[INFORMATION]
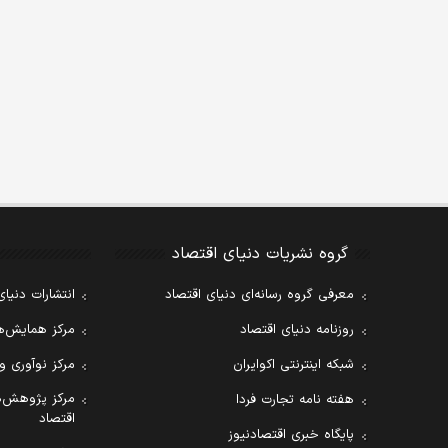
گروه نشریات دنیای اقتصاد
معرفی گروه رسانه‌ای دنیای اقتصاد
انتشارات دنیای
روزنامه دنیای اقتصاد
مرکز همایش‌ها
شبکه اینترنتی اکوایران
مرکز نوآوری و
مرکز پژوهش‌ه
هفته نامه تجارت فردا
اقتصاد
پایگاه خبری اقتصادنیوز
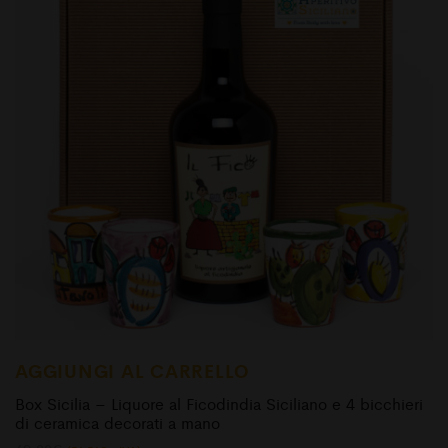
AGGIUNGI AL CARRELLO
Box Sicilia – Liquore al Ficodindia Siciliano e 4 bicchieri
di ceramica decorati a mano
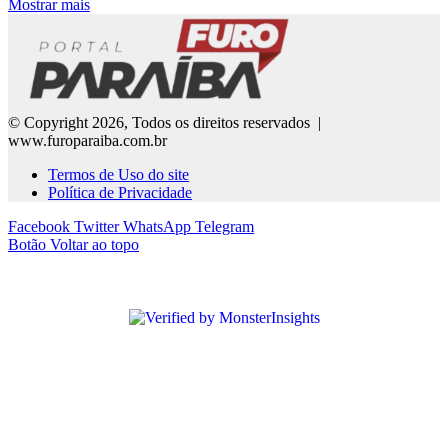
Mostrar mais
© Copyright 2026, Todos os direitos reservados |
www.furoparaiba.com.br
Termos de Uso do site
Política de Privacidade
Facebook
Twitter
WhatsApp
Telegram
Botão Voltar ao topo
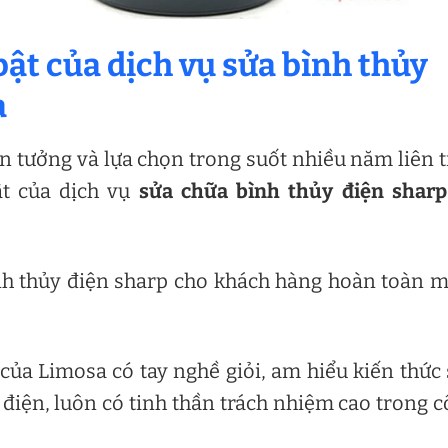
bật của dịch vụ sửa bình thủy
a
n tưởng và lựa chọn trong suốt nhiều năm liên t
ật của dịch vụ
sửa chữa bình thủy điện sharp
ình thủy điện sharp cho khách hàng hoàn toàn 
 của Limosa có tay nghề giỏi, am hiểu kiến thức
 điện, luôn có tinh thần trách nhiệm cao trong 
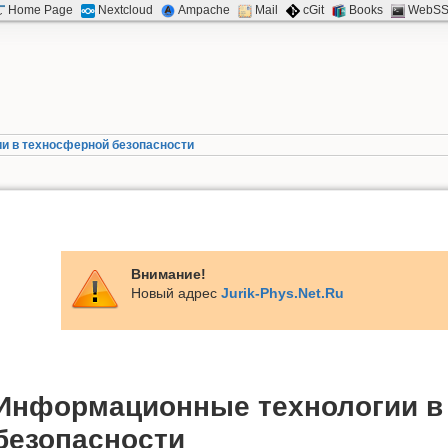
Home Page
Nextcloud
Ampache
Mail
cGit
Books
WebS
и в техносферной безопасности
Внимание!
Новый адрес
Jurik-Phys.Net.Ru
Информационные технологии в
безопасности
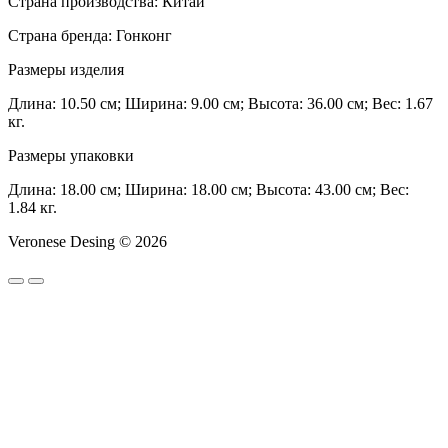
Страна производства: Китай
Страна бренда: Гонконг
Размеры изделия
Длина: 10.50 см; Ширина: 9.00 см; Высота: 36.00 см; Вес: 1.67
кг.
Размеры упаковки
Длина: 18.00 см; Ширина: 18.00 см; Высота: 43.00 см; Вес:
1.84 кг.
Veronese Desing © 2026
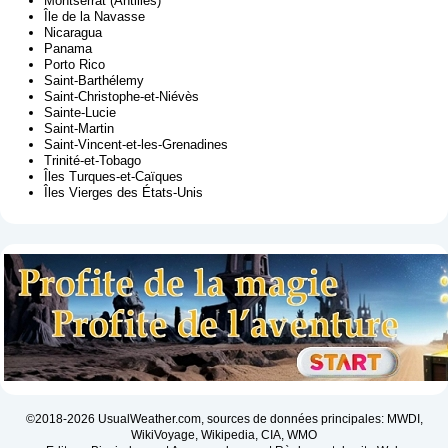
Montserrat (Antilles)
Île de la Navasse
Nicaragua
Panama
Porto Rico
Saint-Barthélemy
Saint-Christophe-et-Niévès
Sainte-Lucie
Saint-Martin
Saint-Vincent-et-les-Grenadines
Trinité-et-Tobago
Îles Turques-et-Caïques
Îles Vierges des États-Unis
©2018-2026 UsualWeather.com, sources de données principales: MWDI,
WikiVoyage, Wikipedia, CIA, WMO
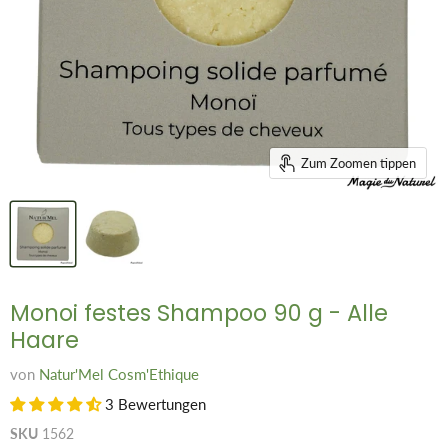
Zum Zoomen tippen
Monoi festes Shampoo 90 g - Alle
Haare
von
Natur'Mel Cosm'Ethique
3 Bewertungen
SKU
1562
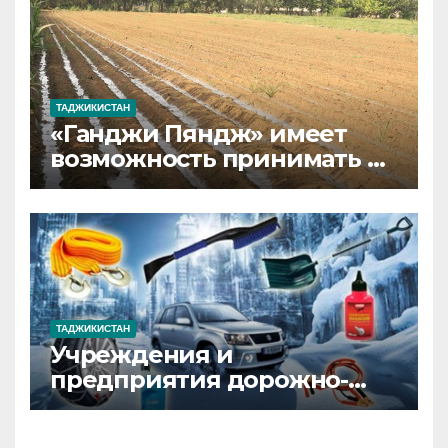
приоритет и почему опыт
страны уникален
ТАДЖИКИСТАН
«Ганджи Пяндж» имеет
возможность принимать и
перерабатывать до 20
тысяч тонн хлопка в год
ТАДЖИКИСТАН
Учреждения и
предприятия дорожно-
транспортного сектора
Таджикистана готовятся к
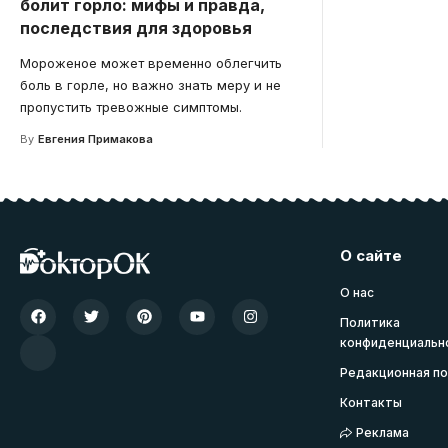
болит горло: мифы и правда,
последствия для здоровья
Мороженое может временно облегчить
боль в горле, но важно знать меру и не
пропустить тревожные симптомы.
By
Евгения Примакова
О сайте
О нас
Политика
конфиденциальн
Редакционная по
Контакты
Реклама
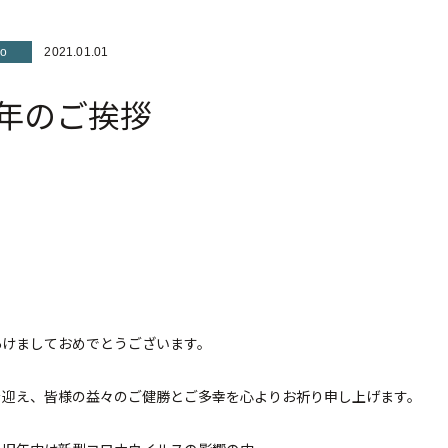
fo
2021.01.01
年のご挨拶
あけましておめでとうございます。
を迎え、皆様の益々のご健勝とご多幸を心よりお祈り申し上げます。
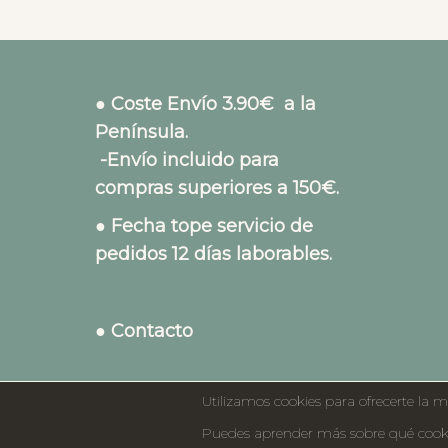
● Coste Envío 3.90€ a la
Península.
-Envío incluido para
compras superiores a 150€.
● Fecha tope servicio de
pedidos 12 días laborables.
● Contacto
Utilizamos cookies para ofrecerte la m
Puedes aprender más sobre qué cookie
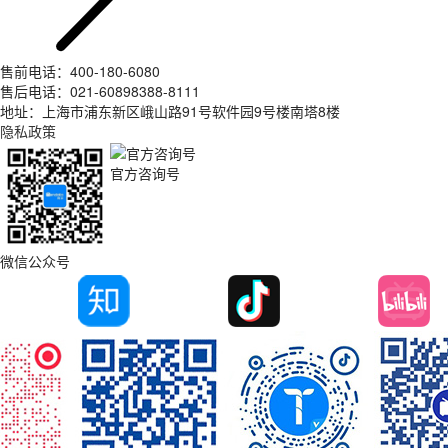
售前电话：400-180-6080
售后电话：021-60898388-8111
地址：上海市浦东新区峨山路91号软件园9号楼南塔8楼
隐私政策
官方咨询号
微信公众号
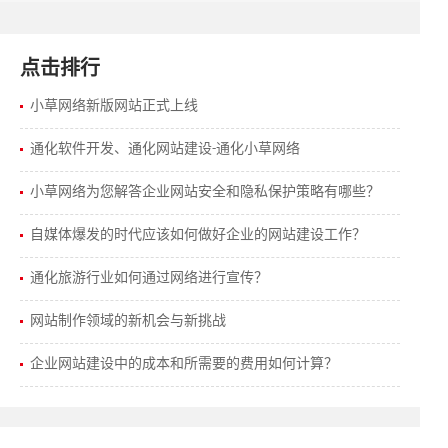
点击排行
小草网络新版网站正式上线
通化软件开发、通化网站建设-通化小草网络
小草网络为您解答企业网站安全和隐私保护策略有哪些？
自媒体爆发的时代应该如何做好企业的网站建设工作？
通化旅游行业如何通过网络进行宣传？
网站制作领域的新机会与新挑战
企业网站建设中的成本和所需要的费用如何计算？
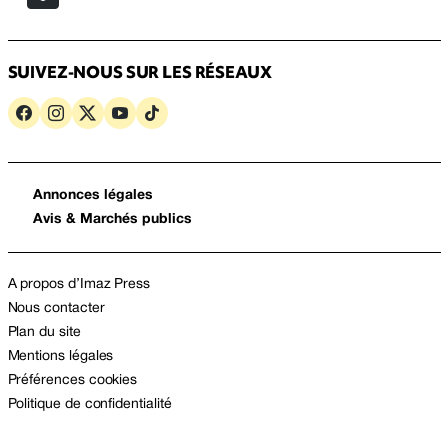
SUIVEZ-NOUS SUR LES RÉSEAUX
Annonces légales
Avis & Marchés publics
A propos d’Imaz Press
Nous contacter
Plan du site
Mentions légales
Préférences cookies
Politique de confidentialité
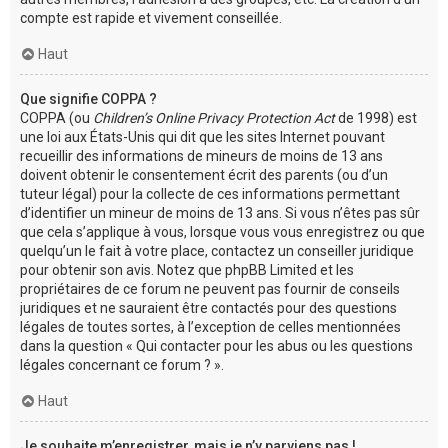
compte est rapide et vivement conseillée.
Haut
Que signifie COPPA ?
COPPA (ou
Children’s Online Privacy Protection Act
de 1998) est
une loi aux États-Unis qui dit que les sites Internet pouvant
recueillir des informations de mineurs de moins de 13 ans
doivent obtenir le consentement écrit des parents (ou d’un
tuteur légal) pour la collecte de ces informations permettant
d’identifier un mineur de moins de 13 ans. Si vous n’êtes pas sûr
que cela s’applique à vous, lorsque vous vous enregistrez ou que
quelqu’un le fait à votre place, contactez un conseiller juridique
pour obtenir son avis. Notez que phpBB Limited et les
propriétaires de ce forum ne peuvent pas fournir de conseils
juridiques et ne sauraient être contactés pour des questions
légales de toutes sortes, à l’exception de celles mentionnées
dans la question « Qui contacter pour les abus ou les questions
légales concernant ce forum ? ».
Haut
Je souhaite m’enregistrer, mais je n’y parviens pas !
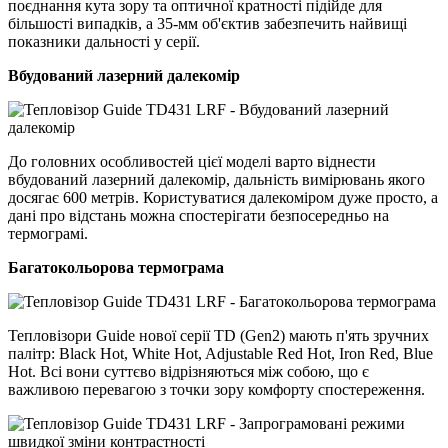
поєднання кута зору та оптичної кратності підійде для
більшості випадків, а 35-мм об'єктив забезпечить найвищі
показники дальності у серії.
Вбудований лазерний далекомір
До головних особливостей цієї моделі варто віднести
вбудований лазерний далекомір, дальність вимірювань якого
досягає 600 метрів. Користуватися далекоміром дуже просто, а
дані про відстань можна спостерігати безпосередньо на
термограмі.
Багатокольорова термограма
Тепловізори Guide нової серії TD (Gen2) мають п'ять зручних
палітр: Black Hot, White Hot, Adjustable Red Hot, Iron Red, Blue
Hot. Всі вони суттєво відрізняються між собою, що є
важливою перевагою з точки зору комфорту спостереження.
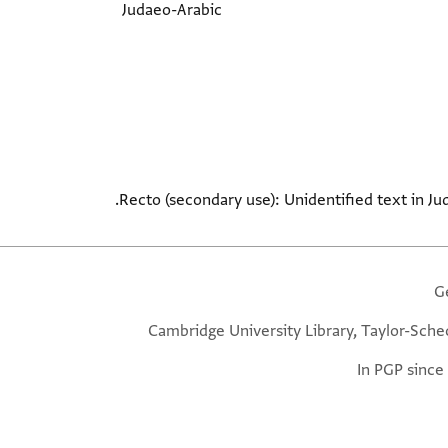
Judaeo-Arabic
Recto (secondary use): Unidentified text in Ju
G
Cambridge University Library, Taylor-Sche
In PGP since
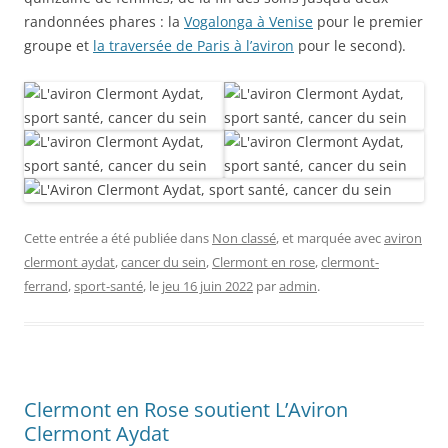
randonnées phares : la
Vogalonga à Venise
pour le premier
groupe et
la traversée de Paris à l’aviron
pour le second).
Cette entrée a été publiée dans
Non classé
, et marquée avec
aviron
clermont aydat
,
cancer du sein
,
Clermont en rose
,
clermont-
ferrand
,
sport-santé
, le
jeu 16 juin 2022
par
admin
.
Clermont en Rose soutient L’Aviron
Clermont Aydat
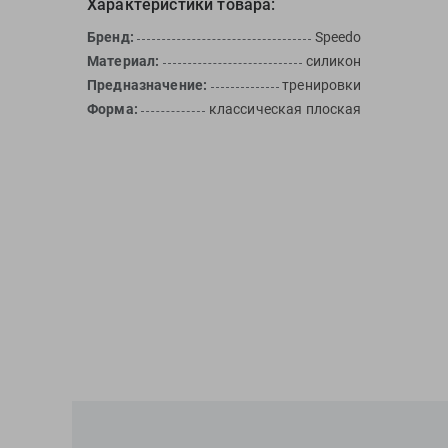
Характеристики товара:
Бренд:
Speedo
Материал:
силикон
Предназначение:
тренировки
Форма:
классическая плоская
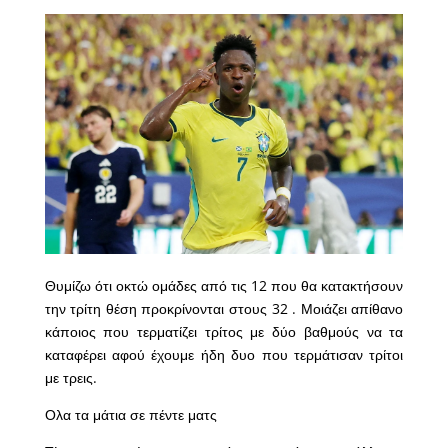
Θυμίζω ότι οκτώ ομάδες από τις 12 που θα κατακτήσουν
την τρίτη θέση προκρίνονται στους 32 . Μοιάζει απίθανο
κάποιος που τερματίζει τρίτος με δύο βαθμούς να τα
καταφέρει αφού έχουμε ήδη δυο που τερμάτισαν τρίτοι
με τρεις.
Ολα τα μάτια σε πέντε ματς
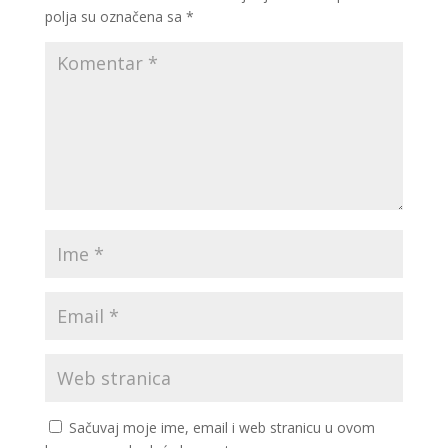
polja su označena sa
*
Sačuvaj moje ime, email i web stranicu u ovom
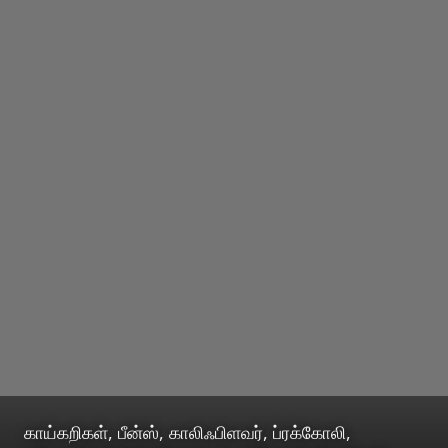
காய்கறிகள், பீன்ஸ், காலிஃபிளவர், ப்ரக்கோலி,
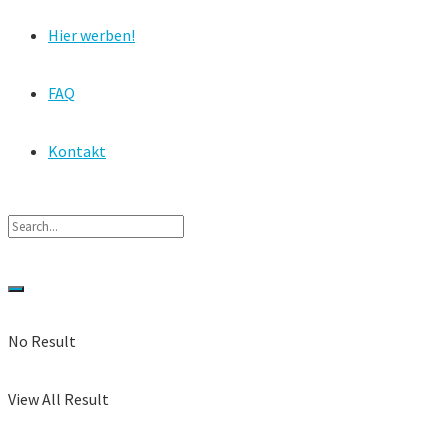
Hier werben!
FAQ
Kontakt
No Result
View All Result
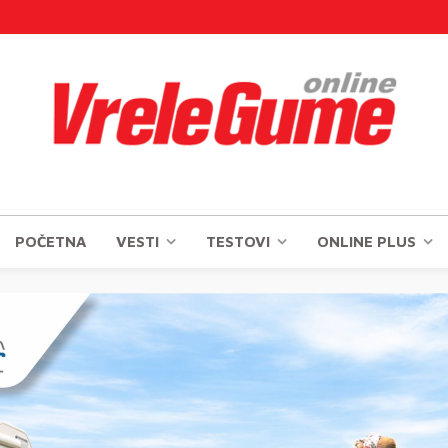
POČETNA
VESTI
TESTOVI
ONLINE PLUS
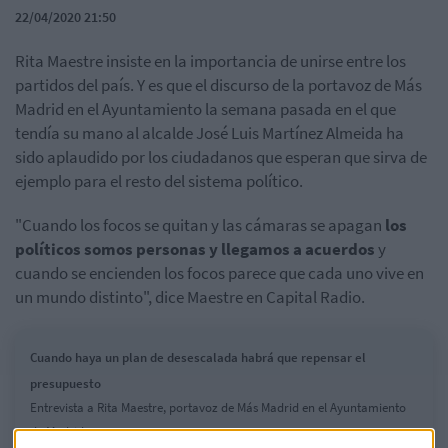
22/04/2020 21:50
Rita Maestre insiste en la importancia de unirse entre los
partidos del país. Y es que el discurso de la portavoz de Más
Madrid en el Ayuntamiento la semana pasada en el que
tendía su mano al alcalde José Luis Martínez Almeida ha
sido aplaudido por los ciudadanos que esperan que sirva de
ejemplo para el resto del sistema político.
"Cuando los focos se quitan y las cámaras se apagan
los
políticos somos personas y llegamos a acuerdos
y
cuando se encienden los focos parece que cada uno vive en
un mundo distinto", dice Maestre en Capital Radio.
Cuando haya un plan de desescalada habrá que repensar el
presupuesto
Entrevista a Rita Maestre, portavoz de Más Madrid en el Ayuntamiento
de Madrid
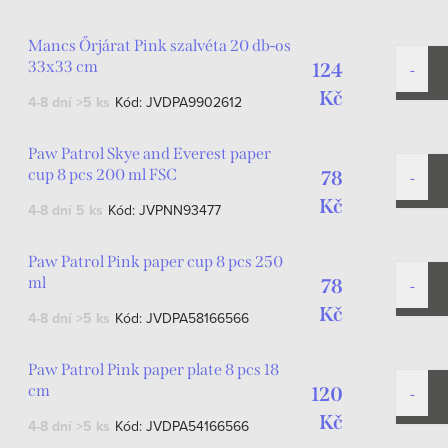
Mancs Őrjárat Pink szalvéta 20 db-os
33x33 cm
124
Kč
4-8 dní
>5 ks
Kód:
JVDPA9902612
Paw Patrol Skye and Everest paper
cup 8 pcs 200 ml FSC
78
Kč
4-8 dní
5 ks
Kód:
JVPNN93477
Paw Patrol Pink paper cup 8 pcs 250
ml
78
Kč
4-8 dní
>5 ks
Kód:
JVDPA58166566
Paw Patrol Pink paper plate 8 pcs 18
cm
120
Kč
4-8 dní
>5 ks
Kód:
JVDPA54166566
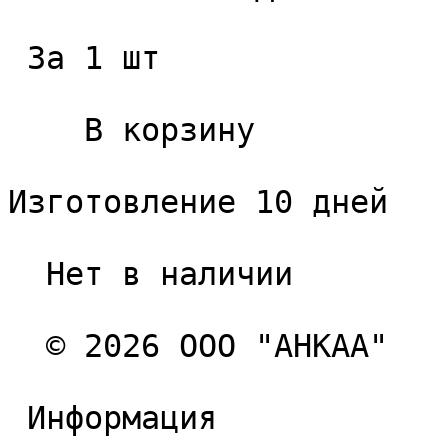
 За 1 шт 

    В корзину   

Изготовление 10 дней

  Нет в наличии 

  © 2026 ООО "АНКАА" 

 Информация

[EXERCISE INSTRUCTIONS] Reproduce the stretch of the listing that begins with the line containing "compte est rapide et vivement conseillée." and ends with the line containing "In PGP since", both of those lines included and the wording unchanged. Leave the pictures out of your answer.

[TASK SOLUTION]
compte est rapide et vivement conseillée.
Haut
Que signifie COPPA ?
COPPA (ou
Children’s Online Privacy Protection Act
de 1998) est
une loi aux États-Unis qui dit que les sites Internet pouvant
recueillir des informations de mineurs de moins de 13 ans
doivent obtenir le consentement écrit des parents (ou d’un
tuteur légal) pour la collecte de ces informations permettant
d’identifier un mineur de moins de 13 ans. Si vous n’êtes pas sûr
que cela s’applique à vous, lorsque vous vous enregistrez ou que
quelqu’un le fait à votre place, contactez un conseiller juridique
pour obtenir son avis. Notez que phpBB Limited et les
propriétaires de ce forum ne peuvent pas fournir de conseils
juridiques et ne sauraient être contactés pour des questions
légales de toutes sortes, à l’exception de celles mentionnées
dans la question « Qui contacter pour les abus ou les questions
légales concernant ce forum ? ».
Haut
Je souhaite m’enregistrer, mais je n’y parviens pas !
поєднання кута зору та оптичної кратності підійде для
більшості випадків, а 35-мм об'єктив забезпечить найвищі
показники дальності у серії.
Вбудований лазерний далекомір
До головних особливостей цієї моделі варто віднести
вбудований лазерний далекомір, дальність вимірювань якого
досягає 600 метрів. Користуватися далекоміром дуже просто, а
дані про відстань можна спостерігати безпосередньо на
термограмі.
Багатокольорова термограма
Тепловізори Guide нової серії TD (Gen2) мають п'ять зручних
палітр: Black Hot, White Hot, Adjustable Red Hot, Iron Red, Blue
Hot. Всі вони суттєво відрізняються між собою, що є
важливою перевагою з точки зору комфорту спостереження.
Judaeo-Arabic
Recto (secondary use): Unidentified text in Ju
G
Cambridge University Library, Taylor-Sche
In PGP since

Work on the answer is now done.